▸ **TEXT**
____
Samnehs Blogs

“Nous devons cultiver notre jardin.” – Voltaire

The Curse of Passion and Desire for Companionship

I started writing and composing this in January, I stumbled upon it recently, edited it, and decided to release it as I feel like it describes the situation I find myself in now,

The older I get, the more love feels like a wound I cannot close. I’ve begun to feel, in the most zealous way, feelings of love engulf my very existence, yet it’s wreathed by my constant melancholy. What a curse it is to be passionate!

To love so quickly, so deeply, maybe it’s the ennui that fuels this perpetual sensation, this romanticism that this trajectory of my life follows, one of Romeo, plunges me in everlasting despair. To have the scale so lopsided introduces the passion of sadness and uncertainty. What love is it if the rope is not being continuously pulled by both parties? But how sweet its fruit when loved as passionately!

As time progresses, I realize the maze that I find myself in leads me continuously to these dead ends, plunging me ever deeper and closer to suffocation. Never do I have to ask my Josephine to write me back, yet as she treads infinitely in my mind, I faintly appear in hers.

And yet, I continue to write, not for a response, not for recognition, but to exorcise this passion that ever is embedded within me. Started as a blog to share ideas and interests, it has succumbed to the feelings that plague me with this doom. Yet, I hold out for my Juliet, my Hephaestion, that’ll reach out and attune mine, aligning it with their harmony. Is this not what it means to live passionately? To feel everything all at once? To collapse beneath the weight of your own heart?
____
▸ **ENTRIES SUPPLIED**
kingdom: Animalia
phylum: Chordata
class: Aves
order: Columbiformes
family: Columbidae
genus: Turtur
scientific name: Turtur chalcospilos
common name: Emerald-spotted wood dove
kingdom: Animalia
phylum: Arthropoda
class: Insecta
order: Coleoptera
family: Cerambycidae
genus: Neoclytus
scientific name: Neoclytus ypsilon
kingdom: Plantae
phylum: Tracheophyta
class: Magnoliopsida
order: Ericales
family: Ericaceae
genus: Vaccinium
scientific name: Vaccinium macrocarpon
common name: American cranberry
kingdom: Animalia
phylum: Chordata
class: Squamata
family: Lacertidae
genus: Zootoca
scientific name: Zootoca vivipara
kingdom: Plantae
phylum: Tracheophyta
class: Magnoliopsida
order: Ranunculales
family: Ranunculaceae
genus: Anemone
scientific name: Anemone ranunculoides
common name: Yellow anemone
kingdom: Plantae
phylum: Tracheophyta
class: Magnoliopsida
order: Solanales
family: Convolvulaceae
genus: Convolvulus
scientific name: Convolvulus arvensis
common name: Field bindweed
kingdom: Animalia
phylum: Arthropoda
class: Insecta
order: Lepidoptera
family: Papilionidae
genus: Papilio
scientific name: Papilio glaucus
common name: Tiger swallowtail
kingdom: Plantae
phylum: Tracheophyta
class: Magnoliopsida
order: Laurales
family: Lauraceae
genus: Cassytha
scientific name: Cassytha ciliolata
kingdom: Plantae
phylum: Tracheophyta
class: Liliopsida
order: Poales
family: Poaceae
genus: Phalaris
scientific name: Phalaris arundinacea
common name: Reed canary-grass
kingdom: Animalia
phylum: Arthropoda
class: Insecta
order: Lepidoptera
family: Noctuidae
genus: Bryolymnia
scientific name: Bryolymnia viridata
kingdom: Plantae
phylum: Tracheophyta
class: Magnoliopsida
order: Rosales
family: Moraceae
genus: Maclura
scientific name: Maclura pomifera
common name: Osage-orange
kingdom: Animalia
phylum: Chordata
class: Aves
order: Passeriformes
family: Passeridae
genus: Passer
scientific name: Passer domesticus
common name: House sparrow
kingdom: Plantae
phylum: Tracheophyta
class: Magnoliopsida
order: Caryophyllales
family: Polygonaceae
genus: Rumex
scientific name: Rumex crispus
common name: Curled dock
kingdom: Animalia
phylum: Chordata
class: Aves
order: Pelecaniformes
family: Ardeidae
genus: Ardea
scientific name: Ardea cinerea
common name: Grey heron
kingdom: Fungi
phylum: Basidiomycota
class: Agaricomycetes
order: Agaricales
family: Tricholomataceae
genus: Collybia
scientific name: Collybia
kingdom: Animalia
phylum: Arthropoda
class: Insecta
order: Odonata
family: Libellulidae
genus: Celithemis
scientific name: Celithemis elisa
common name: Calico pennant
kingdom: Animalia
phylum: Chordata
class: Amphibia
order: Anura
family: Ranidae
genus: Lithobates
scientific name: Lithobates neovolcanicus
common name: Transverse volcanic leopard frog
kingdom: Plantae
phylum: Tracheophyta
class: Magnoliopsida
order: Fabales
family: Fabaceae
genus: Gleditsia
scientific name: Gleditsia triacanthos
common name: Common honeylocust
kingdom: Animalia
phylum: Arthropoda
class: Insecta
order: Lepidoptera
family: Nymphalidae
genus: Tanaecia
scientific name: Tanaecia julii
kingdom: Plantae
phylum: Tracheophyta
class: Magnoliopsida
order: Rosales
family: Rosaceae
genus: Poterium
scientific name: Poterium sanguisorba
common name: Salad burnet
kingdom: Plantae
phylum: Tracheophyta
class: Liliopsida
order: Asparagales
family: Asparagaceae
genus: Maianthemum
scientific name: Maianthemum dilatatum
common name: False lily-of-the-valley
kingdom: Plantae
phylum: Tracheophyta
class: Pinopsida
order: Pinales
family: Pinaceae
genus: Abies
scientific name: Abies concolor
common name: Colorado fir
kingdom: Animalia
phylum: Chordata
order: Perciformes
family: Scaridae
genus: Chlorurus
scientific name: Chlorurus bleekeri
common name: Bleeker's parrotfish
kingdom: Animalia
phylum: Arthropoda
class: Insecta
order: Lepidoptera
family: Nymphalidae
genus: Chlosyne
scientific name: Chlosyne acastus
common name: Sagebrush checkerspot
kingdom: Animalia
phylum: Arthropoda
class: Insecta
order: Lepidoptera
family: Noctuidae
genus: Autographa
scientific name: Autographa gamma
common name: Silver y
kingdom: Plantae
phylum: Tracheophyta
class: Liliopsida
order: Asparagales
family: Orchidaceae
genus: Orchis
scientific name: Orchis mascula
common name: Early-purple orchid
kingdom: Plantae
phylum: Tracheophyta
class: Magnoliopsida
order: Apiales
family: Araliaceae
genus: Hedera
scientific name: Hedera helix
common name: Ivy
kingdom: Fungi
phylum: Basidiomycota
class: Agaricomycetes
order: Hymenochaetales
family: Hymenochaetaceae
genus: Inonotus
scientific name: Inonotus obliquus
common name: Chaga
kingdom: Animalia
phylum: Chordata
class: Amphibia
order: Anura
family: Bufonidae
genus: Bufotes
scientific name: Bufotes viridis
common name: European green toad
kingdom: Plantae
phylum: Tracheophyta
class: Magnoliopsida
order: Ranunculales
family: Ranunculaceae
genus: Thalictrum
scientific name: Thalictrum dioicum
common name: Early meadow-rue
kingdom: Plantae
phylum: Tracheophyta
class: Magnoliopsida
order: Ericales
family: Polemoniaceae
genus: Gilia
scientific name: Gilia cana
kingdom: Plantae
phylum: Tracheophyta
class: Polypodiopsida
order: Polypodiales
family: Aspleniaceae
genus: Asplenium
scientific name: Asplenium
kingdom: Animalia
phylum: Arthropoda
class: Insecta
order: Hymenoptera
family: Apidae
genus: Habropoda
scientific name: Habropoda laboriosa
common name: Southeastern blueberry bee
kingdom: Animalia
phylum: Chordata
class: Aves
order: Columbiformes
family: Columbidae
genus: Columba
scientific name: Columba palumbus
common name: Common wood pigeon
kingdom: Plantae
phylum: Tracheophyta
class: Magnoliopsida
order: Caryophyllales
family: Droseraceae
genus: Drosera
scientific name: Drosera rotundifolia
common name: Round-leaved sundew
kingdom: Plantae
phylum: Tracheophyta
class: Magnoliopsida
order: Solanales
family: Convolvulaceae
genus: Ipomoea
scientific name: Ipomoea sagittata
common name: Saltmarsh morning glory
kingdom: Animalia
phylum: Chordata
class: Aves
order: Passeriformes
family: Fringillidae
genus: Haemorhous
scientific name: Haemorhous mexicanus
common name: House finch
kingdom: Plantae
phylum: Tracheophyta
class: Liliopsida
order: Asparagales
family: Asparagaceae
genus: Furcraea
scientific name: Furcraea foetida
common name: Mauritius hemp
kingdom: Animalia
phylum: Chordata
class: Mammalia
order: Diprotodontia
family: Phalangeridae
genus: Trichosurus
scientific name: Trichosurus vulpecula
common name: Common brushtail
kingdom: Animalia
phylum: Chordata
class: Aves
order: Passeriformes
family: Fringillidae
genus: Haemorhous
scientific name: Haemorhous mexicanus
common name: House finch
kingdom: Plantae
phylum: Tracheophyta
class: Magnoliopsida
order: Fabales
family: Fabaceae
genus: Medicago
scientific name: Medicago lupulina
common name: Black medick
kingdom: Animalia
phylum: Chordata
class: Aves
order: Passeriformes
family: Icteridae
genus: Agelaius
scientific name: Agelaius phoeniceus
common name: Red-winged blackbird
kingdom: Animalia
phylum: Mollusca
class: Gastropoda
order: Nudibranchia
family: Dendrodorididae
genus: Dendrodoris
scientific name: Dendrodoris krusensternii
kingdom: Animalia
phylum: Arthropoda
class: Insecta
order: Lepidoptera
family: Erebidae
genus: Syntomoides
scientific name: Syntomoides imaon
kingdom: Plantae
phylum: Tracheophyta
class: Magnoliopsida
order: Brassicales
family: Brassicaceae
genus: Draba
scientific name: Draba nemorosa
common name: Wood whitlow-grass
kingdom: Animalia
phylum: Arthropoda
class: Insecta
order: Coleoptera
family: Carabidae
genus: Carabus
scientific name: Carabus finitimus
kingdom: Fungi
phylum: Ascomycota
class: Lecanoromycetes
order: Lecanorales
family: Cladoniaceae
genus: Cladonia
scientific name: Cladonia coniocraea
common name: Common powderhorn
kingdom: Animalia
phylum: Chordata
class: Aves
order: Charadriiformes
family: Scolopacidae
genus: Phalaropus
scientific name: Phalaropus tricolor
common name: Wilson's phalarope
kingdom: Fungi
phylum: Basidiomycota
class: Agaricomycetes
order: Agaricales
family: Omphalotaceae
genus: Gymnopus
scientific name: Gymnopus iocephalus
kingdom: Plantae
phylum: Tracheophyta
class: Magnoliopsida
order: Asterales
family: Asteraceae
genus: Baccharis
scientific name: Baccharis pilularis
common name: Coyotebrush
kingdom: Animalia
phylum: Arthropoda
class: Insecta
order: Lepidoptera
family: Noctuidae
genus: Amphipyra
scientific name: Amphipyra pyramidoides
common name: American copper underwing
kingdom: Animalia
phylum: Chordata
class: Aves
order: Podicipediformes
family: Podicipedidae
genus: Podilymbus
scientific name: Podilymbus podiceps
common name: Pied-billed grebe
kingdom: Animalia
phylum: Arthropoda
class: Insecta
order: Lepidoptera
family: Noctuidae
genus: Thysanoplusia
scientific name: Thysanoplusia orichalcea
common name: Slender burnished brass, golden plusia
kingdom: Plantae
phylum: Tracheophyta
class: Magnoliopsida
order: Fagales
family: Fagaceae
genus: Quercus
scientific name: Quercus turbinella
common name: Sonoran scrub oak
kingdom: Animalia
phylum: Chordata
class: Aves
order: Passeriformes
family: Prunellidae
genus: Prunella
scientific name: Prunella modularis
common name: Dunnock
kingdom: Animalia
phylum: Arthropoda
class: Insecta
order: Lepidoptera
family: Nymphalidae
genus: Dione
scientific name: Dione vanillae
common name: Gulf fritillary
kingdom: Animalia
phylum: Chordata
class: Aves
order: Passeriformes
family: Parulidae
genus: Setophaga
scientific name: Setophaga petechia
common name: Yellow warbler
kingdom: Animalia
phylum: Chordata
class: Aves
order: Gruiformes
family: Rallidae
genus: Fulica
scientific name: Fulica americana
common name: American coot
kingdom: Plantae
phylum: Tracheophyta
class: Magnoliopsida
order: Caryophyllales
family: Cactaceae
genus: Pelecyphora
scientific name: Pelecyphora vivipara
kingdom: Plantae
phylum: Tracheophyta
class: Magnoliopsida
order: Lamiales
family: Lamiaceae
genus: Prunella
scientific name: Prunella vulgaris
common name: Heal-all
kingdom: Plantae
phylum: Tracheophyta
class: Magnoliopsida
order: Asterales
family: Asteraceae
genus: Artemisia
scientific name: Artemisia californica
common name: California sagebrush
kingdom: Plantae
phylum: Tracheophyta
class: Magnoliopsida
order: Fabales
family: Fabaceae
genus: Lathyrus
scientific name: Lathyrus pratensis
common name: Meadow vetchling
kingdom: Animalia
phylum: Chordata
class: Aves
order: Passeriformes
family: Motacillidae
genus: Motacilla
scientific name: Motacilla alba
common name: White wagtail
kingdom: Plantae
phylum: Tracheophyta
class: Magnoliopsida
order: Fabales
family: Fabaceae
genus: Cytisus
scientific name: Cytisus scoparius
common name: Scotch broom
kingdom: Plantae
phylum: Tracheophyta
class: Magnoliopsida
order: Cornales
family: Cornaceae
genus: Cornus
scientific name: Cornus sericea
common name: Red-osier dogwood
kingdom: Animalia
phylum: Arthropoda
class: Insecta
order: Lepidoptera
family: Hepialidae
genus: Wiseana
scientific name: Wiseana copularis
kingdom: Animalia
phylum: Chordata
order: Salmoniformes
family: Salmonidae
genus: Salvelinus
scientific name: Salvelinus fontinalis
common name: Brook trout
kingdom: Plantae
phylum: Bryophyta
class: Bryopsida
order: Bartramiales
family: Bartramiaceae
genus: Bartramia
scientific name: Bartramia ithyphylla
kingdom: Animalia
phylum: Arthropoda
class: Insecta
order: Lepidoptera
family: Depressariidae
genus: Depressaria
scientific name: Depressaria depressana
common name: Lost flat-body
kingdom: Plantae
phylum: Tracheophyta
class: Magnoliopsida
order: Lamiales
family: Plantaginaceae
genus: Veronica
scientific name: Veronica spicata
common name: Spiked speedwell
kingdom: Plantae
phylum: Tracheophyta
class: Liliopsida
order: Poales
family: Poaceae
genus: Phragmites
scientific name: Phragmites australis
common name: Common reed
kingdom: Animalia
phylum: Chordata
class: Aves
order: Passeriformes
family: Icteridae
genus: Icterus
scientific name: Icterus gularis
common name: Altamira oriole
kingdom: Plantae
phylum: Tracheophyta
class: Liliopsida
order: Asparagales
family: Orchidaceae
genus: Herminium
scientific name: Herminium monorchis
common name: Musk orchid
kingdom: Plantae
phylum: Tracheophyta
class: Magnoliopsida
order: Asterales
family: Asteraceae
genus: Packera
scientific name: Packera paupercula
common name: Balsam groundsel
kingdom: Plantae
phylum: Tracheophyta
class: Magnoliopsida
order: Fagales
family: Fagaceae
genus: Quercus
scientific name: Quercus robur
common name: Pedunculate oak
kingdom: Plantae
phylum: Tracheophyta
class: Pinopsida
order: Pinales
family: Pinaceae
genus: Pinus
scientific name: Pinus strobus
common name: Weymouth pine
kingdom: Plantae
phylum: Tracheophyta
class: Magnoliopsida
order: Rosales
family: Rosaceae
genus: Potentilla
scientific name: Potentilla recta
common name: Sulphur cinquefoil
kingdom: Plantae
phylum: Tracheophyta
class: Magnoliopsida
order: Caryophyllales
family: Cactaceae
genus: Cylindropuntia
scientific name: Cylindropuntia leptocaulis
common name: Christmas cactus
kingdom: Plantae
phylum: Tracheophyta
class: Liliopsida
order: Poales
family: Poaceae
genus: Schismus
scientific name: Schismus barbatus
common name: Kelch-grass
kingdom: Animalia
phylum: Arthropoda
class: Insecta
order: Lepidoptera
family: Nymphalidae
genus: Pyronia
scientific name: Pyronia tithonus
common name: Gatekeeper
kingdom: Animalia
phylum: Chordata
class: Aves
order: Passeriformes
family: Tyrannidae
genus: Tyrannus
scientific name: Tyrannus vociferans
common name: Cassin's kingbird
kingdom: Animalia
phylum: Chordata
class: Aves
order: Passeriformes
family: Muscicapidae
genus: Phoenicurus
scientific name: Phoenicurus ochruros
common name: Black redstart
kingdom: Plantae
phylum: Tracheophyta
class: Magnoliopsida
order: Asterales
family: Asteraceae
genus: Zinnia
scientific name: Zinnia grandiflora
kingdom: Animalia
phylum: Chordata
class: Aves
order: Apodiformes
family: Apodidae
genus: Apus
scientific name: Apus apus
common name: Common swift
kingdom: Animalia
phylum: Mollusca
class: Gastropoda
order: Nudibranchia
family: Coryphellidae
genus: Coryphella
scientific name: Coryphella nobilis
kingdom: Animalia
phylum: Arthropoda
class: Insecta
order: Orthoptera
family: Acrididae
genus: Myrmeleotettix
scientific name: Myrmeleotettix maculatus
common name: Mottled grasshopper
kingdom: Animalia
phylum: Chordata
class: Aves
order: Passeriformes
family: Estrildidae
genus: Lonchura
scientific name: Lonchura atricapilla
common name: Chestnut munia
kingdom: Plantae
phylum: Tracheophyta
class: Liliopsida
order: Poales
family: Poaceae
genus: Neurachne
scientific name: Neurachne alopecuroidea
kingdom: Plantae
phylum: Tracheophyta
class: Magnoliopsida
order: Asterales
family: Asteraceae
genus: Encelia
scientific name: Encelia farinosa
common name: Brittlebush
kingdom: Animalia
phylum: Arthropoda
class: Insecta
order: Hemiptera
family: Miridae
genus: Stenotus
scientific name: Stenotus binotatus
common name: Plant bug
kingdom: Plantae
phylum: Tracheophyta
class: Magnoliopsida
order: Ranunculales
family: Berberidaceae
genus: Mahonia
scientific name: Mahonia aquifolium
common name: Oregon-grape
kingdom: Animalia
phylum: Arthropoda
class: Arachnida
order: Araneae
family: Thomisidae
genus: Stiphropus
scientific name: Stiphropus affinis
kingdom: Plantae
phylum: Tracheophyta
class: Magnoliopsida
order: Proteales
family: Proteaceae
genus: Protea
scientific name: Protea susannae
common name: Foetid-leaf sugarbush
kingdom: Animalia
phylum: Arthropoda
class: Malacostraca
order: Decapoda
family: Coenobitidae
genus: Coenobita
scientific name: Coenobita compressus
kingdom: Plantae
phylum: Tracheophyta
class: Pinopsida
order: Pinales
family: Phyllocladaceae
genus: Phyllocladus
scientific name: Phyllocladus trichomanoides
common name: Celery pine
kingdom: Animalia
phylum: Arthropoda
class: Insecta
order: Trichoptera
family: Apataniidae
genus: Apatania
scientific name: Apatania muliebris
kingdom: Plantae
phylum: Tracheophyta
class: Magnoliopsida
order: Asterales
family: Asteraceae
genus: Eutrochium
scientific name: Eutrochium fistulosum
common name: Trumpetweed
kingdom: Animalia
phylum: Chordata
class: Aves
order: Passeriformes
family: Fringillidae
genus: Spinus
____
▸ **PROBLEMS AND TASKS**
A: List every personal name that appears in the blog post above on passion and the desire for companionship.
B: Return, copied verbatim, the part of the blog post above that opens with the words containing "As time progresses, I" and closes with "your own heart?".

▸ **RESULTS OF THE EXERCISE**
A: Voltaire, Romeo, Josephine, Juliet, Hephaestion

B:
As time progresses, I realize the maze that I find myself in leads me continuously to these dead ends, plunging me ever deeper and closer to suffocation. Never do I have to ask my Josephine to write me back, yet as she treads infinitely in my mind, I faintly appear in hers.

And yet, I continue to write, not for a response, not for recognition, but to exorcise this passion that ever is embedded within me. Started as a blog to share ideas and interests, it has succumbed to the feelings that plague me with this doom. Yet, I hold out for my Juliet, my Hephaestion, that’ll reach out and attune mine, aligning it with their harmony. Is this not what it means to live passionately? To feel everything all at once? To collapse beneath the weight of your own heart?